Since unnesting lyrics as separate words keeps the words in the same order as they appear in the lyrics, we can get that position using the function row_number from dplyr. Since we know the position of each labeled word in the lyrics, we can now visualize how sentiment changes over the course of each song.

topSongsPerAuthor %>%
  filter(Author.x == "Eminem") %>%
  group_by(Title) %>%
  mutate(progression = row_number()) %>%
  ggplot(aes(x = progression, y = value, fill = value)) +
  geom_bar(stat = "identity") +
  facet_grid(Title ~ ., scales = "free_x") +
  theme_bw() +
  scale_fill_gradient(low = "blue", high = "red", guide = guide_colorbar(title = "Sentiment")) +
  labs(y = "Sentiment", x = "Progress", title = "Sentiment Over the Song")

topSongsPerAuthor %>%
  filter(Author.x == "Kendrick Lamar") %>%
  group_by(Title) %>%
  mutate(progression = row_number()) %>%
  ggplot(aes(x = progression, y = value, fill = value)) +
  geom_bar(stat = "identity") +
  facet_grid(Title ~ ., scales = "free_x") +
  theme_bw() +
  scale_fill_gradient(low = "blue", high = "red", guide = guide_colorbar(title = "Sentiment")) +
  labs(y = "Sentiment", x = "Progress", title = "Sentiment Over the Song")

topSongsPerAuthor %>%
  filter(Author.x == "Drake") %>%
  group_by(Title) %>%
  mutate(progression = row_number()) %>%
  ggplot(aes(x = progression, y = value, fill = value)) +
  geom_bar(stat = "identity") +
  facet_grid(Title ~ ., scales = "free_x") +
  theme_bw() +
  scale_fill_gradient(low = "blue", high = "red", guide = guide_colorbar(title = "Sentiment")) +
  labs(y = "Sentiment", x = "Progress", title = "Sentiment Over the Song")

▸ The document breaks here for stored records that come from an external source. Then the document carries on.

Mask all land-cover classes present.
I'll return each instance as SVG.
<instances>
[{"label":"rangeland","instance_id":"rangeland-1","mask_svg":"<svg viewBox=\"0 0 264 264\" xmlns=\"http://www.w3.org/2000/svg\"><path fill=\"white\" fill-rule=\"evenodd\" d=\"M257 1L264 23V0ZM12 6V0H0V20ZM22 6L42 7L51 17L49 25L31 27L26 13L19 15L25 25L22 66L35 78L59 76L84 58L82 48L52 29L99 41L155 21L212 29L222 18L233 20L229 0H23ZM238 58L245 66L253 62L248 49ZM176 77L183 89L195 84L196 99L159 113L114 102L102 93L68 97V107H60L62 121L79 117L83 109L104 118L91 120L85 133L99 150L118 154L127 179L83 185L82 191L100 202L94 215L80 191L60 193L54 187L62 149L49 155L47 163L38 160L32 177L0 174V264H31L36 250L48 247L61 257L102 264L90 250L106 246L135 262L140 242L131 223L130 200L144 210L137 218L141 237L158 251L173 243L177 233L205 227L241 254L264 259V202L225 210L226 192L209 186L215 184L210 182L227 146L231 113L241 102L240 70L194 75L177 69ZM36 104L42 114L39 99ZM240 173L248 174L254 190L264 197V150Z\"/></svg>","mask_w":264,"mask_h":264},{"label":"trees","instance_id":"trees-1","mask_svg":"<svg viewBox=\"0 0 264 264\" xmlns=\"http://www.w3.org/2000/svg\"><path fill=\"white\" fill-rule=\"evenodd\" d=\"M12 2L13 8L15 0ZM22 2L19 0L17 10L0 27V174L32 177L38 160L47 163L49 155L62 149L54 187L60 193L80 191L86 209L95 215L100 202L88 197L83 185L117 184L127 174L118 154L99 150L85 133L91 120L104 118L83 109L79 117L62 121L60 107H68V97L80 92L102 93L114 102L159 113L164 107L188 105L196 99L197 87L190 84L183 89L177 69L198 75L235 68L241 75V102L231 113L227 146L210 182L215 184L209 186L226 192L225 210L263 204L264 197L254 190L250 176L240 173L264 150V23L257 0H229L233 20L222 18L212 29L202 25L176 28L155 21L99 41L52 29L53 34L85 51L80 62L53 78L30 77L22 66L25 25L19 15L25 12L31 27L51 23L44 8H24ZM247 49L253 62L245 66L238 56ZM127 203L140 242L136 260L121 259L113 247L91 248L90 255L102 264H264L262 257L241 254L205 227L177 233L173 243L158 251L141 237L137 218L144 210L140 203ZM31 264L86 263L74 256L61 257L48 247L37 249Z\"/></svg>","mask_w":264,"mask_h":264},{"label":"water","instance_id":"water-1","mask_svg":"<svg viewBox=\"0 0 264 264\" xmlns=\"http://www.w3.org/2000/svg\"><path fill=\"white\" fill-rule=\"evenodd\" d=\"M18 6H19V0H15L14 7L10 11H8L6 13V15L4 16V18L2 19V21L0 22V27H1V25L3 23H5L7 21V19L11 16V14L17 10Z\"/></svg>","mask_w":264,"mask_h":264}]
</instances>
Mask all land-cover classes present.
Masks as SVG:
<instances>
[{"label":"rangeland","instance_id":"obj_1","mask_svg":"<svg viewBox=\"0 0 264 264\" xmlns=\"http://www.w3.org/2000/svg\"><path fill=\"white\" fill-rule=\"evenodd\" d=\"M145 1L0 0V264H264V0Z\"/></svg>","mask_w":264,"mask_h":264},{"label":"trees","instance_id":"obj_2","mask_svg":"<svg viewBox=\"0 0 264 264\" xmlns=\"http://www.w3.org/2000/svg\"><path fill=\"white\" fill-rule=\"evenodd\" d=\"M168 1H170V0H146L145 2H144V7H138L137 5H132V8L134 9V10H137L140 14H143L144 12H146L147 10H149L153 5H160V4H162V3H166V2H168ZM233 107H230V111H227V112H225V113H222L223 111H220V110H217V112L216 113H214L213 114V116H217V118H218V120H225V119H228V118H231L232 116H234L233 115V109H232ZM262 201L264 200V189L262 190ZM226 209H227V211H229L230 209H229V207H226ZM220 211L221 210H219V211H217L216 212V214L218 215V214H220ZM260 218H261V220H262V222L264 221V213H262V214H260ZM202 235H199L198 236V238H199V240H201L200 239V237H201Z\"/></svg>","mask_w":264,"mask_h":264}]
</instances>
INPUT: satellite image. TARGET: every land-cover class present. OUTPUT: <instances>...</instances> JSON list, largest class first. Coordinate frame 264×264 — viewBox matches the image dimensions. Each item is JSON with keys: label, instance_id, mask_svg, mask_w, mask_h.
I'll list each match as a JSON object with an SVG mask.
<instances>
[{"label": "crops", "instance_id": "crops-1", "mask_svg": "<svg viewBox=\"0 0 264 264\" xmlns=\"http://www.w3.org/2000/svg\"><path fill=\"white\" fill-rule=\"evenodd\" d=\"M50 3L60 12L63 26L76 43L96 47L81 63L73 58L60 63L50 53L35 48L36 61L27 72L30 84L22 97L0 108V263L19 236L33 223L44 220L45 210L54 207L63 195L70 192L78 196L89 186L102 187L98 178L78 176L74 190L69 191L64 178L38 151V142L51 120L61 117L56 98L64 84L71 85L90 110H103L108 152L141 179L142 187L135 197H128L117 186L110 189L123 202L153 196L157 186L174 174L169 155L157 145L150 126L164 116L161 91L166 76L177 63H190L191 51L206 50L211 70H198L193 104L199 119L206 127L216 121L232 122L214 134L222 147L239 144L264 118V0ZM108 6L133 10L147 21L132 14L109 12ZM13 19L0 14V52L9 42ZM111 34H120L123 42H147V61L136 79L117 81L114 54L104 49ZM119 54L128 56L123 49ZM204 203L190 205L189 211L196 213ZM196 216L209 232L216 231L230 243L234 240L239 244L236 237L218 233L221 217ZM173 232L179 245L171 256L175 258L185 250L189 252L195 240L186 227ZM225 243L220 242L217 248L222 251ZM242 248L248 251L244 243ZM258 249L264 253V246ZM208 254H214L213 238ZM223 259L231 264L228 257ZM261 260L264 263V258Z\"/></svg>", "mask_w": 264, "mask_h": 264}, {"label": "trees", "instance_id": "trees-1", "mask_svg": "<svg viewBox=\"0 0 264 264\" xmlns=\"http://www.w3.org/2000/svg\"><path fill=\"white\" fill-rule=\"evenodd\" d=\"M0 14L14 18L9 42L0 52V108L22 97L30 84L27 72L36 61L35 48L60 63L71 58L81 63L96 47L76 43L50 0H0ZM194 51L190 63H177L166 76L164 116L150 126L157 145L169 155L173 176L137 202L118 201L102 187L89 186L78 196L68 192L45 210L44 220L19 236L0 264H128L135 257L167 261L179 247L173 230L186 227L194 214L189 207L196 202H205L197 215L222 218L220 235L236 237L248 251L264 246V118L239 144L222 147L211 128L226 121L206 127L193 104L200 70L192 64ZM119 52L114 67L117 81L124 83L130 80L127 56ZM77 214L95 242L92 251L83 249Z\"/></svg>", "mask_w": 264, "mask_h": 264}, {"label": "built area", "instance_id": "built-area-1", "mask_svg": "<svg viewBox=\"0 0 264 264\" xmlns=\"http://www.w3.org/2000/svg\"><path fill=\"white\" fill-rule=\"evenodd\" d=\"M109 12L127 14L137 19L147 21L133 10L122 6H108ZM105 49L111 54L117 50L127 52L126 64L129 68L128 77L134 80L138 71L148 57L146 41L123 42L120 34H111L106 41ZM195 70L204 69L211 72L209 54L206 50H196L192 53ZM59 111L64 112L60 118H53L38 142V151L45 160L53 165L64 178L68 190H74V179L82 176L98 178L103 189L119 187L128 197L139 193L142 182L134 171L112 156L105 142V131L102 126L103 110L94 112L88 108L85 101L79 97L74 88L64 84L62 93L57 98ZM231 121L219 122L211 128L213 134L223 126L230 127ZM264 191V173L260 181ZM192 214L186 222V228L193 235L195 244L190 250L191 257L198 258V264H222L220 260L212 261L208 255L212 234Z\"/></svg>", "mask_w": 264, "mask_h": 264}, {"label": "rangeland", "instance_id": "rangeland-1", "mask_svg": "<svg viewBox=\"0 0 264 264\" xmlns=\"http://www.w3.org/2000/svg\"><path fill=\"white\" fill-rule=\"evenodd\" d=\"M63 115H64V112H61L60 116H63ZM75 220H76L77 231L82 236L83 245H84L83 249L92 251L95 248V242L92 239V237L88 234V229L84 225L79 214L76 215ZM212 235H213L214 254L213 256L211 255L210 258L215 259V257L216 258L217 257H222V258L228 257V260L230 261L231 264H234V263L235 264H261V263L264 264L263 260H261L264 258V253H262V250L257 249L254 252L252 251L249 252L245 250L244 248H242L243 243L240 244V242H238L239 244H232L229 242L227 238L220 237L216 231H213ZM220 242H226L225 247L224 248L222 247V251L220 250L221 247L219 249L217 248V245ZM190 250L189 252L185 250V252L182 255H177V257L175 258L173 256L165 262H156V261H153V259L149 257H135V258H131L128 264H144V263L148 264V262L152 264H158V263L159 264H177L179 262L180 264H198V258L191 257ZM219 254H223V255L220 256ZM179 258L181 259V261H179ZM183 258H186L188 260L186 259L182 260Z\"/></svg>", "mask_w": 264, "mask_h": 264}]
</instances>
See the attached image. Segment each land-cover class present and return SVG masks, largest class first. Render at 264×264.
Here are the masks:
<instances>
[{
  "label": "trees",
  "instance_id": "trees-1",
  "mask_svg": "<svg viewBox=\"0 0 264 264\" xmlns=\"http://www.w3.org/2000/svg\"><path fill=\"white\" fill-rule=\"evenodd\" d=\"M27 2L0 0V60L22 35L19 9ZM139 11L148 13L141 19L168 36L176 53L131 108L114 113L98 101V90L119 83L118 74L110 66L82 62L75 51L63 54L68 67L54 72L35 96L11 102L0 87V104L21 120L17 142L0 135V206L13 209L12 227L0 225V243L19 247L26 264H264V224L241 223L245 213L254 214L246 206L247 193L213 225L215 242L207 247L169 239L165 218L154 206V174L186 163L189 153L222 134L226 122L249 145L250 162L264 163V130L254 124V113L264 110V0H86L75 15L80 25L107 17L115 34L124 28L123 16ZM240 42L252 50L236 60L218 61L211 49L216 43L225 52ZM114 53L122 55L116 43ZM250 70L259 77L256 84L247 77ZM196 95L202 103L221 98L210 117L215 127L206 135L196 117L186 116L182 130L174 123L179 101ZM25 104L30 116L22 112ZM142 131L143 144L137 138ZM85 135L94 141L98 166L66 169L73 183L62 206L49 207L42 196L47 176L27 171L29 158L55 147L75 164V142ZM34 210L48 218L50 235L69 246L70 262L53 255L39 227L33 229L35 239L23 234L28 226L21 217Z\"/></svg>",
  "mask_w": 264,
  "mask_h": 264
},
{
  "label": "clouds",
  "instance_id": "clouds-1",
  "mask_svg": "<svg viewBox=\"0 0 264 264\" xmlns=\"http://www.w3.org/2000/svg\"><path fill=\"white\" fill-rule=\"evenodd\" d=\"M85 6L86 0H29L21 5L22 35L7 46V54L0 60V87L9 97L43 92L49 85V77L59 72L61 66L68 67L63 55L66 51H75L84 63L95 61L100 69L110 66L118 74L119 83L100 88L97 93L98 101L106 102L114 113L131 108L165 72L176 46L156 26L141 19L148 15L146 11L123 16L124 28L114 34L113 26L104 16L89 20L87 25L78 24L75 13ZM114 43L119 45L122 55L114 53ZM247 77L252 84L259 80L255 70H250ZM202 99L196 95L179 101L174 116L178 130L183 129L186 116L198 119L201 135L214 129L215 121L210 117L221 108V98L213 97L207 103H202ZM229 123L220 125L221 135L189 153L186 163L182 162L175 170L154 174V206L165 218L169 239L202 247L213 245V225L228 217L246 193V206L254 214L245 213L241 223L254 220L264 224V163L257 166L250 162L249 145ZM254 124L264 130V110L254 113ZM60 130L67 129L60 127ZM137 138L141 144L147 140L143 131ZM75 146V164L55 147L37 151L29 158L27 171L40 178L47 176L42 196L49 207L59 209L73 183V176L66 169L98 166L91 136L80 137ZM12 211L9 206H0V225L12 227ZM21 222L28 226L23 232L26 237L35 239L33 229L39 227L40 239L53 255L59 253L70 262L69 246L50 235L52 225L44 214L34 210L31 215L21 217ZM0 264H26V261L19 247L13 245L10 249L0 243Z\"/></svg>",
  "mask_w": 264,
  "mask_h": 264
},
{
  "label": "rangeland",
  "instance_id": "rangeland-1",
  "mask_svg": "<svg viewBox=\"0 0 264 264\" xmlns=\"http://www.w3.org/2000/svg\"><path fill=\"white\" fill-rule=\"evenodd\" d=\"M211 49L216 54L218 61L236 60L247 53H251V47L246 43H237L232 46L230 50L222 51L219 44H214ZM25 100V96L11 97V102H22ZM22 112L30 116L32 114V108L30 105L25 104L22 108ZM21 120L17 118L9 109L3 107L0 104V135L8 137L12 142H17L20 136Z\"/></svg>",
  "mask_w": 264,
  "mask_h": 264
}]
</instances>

Eminem’s songs are vary greatly in mood. Lose Yourself is very positive compared to other songs where emotions interchange equally. Kendrick Lamar’s songs are negative compared to other 2 top authors while Drake’s songs are mostly positive.

Sentiment Analysis: Conclusion

We could get substantial amount of information about sentiments of the songs from the chart using just simple data manipulation and plotting techniques. One hindrance to techniques we used was low amount of words left after applying labels to each of the words. These techniques would yield far better results if used on dense and long texts, books for example. However, analysis was still good enough to extract general information about all songs and for each song in separation.